Solo has asked for the wisdom of the Perl Monks concerning the following question:

My pipe dream is something like this:

print "Press CRTL-C to skip to next item\n"; $SIG{INT} = sub { print "skipping"; next LOOP; }; LOOP: for $item (@BigList) { print "Slowly processing $item..."; # etc }

But this doesn't work because the LOOP label is not in scope.

Is there an easy way to let user input 'abort' to the next iteration of a loop, or am I forced to introduce event polling throughout the processing section?

--Solo
--
You said you wanted to be around when I made a mistake; well, this could be it, sweetheart.

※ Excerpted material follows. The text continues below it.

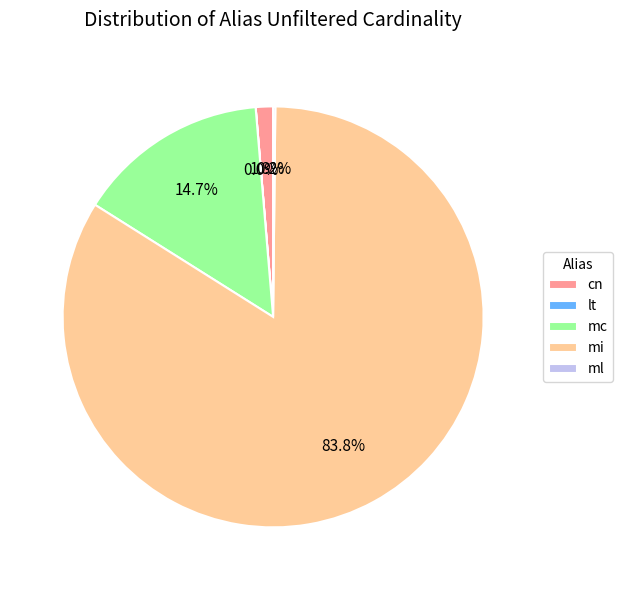

Do mi and cn together represent more than half of the pie?

Yes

Replies are listed 'Best First'.
Re: User interactivity in long loops
by Anonymous Monk on Jun 30, 2004 at 15:50 UTC

    How about something like this:

    $SIG{INT} = sub { die "Skip" }
    
    LOOP: for $item (@BigList) {
         eval {
              print "Slowly processing $item..."; 
              # ...
         };
    
         if ($@ eq 'Skip') {
              # The user pressed ^C
              # If you need to clean up after it, do it here
              # Otherwise, this is a no-op
         }
         elsif ($@) {
              # Something else died
              # You may need some cleanup code here too.
         }
         else {
              # This item was processed w/o any interruptions.
         }
    }
    

    So, the concept here is you have wrapped your code in an eval block. If anything dies, it will stop the execution of the eval block at that spot. Outside of the eval block, you can inspect $@ to see if anything died (and what was thrown).

    So far, the above is just common exception handling. What we do is setup SIGINT to die with a special message. The equivalent in Java might be throwing a Thread Interrupted Exception.

    Please note that eval {} is not the same as eval "" and does not have the associated performance penalty.

    Hope this helps.

    Ted

      That will work nicely. Thanks, Ted!

      --Solo
      --
      You said you wanted to be around when I made a mistake; well, this could be it, sweetheart.